Dear Mr. Sobukwe is an exhibition that gives one a glimpse into the mind and thinking of Sobukwe while in prison on Robben island

By Edward Tsumele, Editor, CITYLIFE/ARTs

When I attended the multi-media installation Dear Mr Sobukwe at the Market Theatre last week on Thursday,  and saw the amount of correspondence in the form of what we call in literature epistolary letters, which basically are letters between two fiends tht then incarcerated  Robert Sobukwe and his friend Benjamin Pogrund  a South African-born Israeli author,  I was reminded of one student’s plight during our post grad studies at Wits donkey years ago.  The student for his research project wanted to look at the life and times of Sobukwe.

However he was advised Professor Anton Harber that it was going to be hard for him simply because there was little information written about this man of immense intellect and superior political insight.  I am not sure whether he abandoned the whole idea completely or he pursued it, but I remember the pain on his face when the fact of the general lack of information written about Sobukwe hit home.

I wished that this student had done the research now when there is substantial information about Sobukwe in the form of books that historian Dr.

Ali Hlongwane spoke about at the opening of Dear Mr. Sobukwe.  But most importantly the more than a dozen letters that are part of this exhibition in the old Market Theatre Gallery.

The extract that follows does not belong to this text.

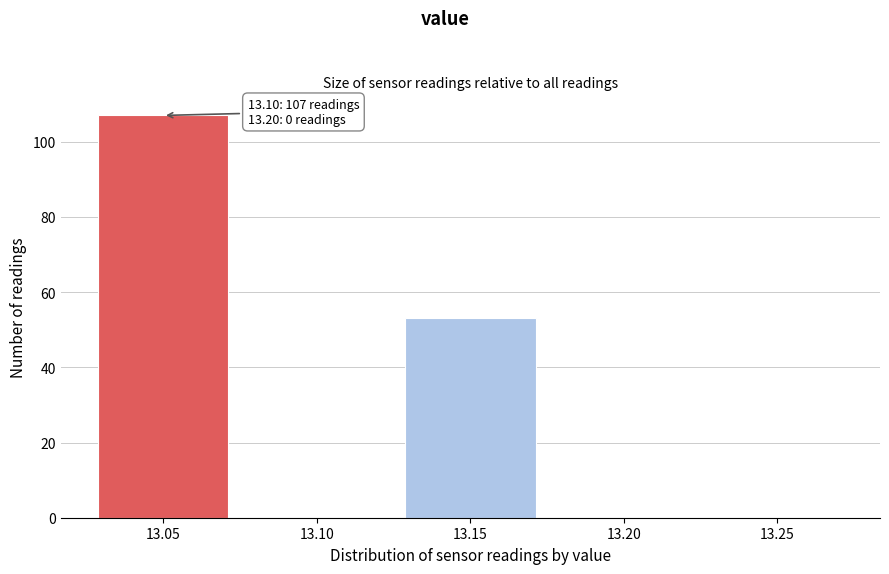

Reading right to left, transcribe all the data shown in this chart.

13.25=0	13.20=0	13.15=53	13.10=0	13.05=107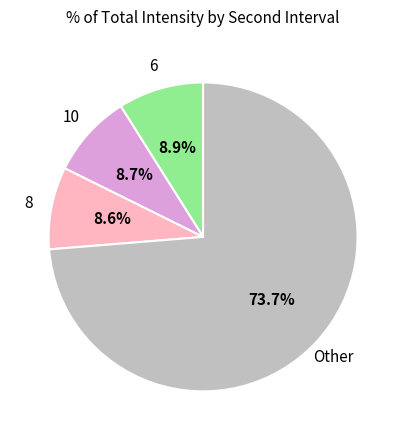

Which category has the biggest portion of the pie?

Other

These letters are more than a correspondence between two friends, one black jailed on Robben Island for his political activities fighting for freedom for his people,  and the other, a white liberal free outside.

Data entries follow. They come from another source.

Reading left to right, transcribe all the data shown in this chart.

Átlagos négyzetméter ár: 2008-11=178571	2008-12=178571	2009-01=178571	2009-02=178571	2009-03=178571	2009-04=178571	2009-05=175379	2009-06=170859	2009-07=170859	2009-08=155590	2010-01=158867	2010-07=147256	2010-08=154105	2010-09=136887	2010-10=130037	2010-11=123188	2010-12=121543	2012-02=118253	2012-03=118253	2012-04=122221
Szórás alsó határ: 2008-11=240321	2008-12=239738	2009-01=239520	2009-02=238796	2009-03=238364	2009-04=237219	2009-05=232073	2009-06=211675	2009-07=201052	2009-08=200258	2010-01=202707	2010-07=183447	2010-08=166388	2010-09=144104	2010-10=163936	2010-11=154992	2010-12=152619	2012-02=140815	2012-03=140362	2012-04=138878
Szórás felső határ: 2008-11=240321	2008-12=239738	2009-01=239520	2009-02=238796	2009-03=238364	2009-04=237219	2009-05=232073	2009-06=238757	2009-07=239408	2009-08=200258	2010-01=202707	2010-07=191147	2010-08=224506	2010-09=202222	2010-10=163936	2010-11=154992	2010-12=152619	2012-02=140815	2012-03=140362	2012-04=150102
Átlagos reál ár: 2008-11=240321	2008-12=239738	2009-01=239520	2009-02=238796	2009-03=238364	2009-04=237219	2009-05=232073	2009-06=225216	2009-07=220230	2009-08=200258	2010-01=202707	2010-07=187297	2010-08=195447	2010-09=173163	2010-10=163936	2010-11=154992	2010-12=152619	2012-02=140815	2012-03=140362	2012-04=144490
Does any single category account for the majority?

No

And as it happens with epistolary letters, the two are writing to each other as friends, but there is more in these letters that speak about the general issues that seized the country at the time. Epistolary letters are not just two friends writing to each other for the fun it, they are also a mirror of the political environment of the time. In other words, by reading these letters one gets to know what was happening politically around the country at the time.

The letters are an important historical archive that are useful particularly to researchers of history and politics of the time, particularly the fight for freedom to dislodge the apartheid system that defined the governance of the time.

This multi-media installation that also includes photographs of Sobukwe is up in the context of a play currently on at the Market Theatre titled Lala Ngenxeba/Of Love and Revolution, which also opened on the same day. The play was written by Monageng Vice Mostabi and is directed by Palesa Mazamisa. The exhibition is co-curated by PHD Cultural anthropology student at Wits, Sankara Rodwell and Sinenhlanhla Zwane. This is an exhibition that one must make an effort to view before it closes.

Those who attended the exhibition and hear speakers Hlongwane and theatre producer Daves Guzha were clearly impressed by this exhibition.  Essentially Dear Mr. Sobukwe is an exhibition that gives one a glimpse into the mind and thinking of Sobukwe while in prison on Robben island You might as well want to go and view this exhibition before it comes down.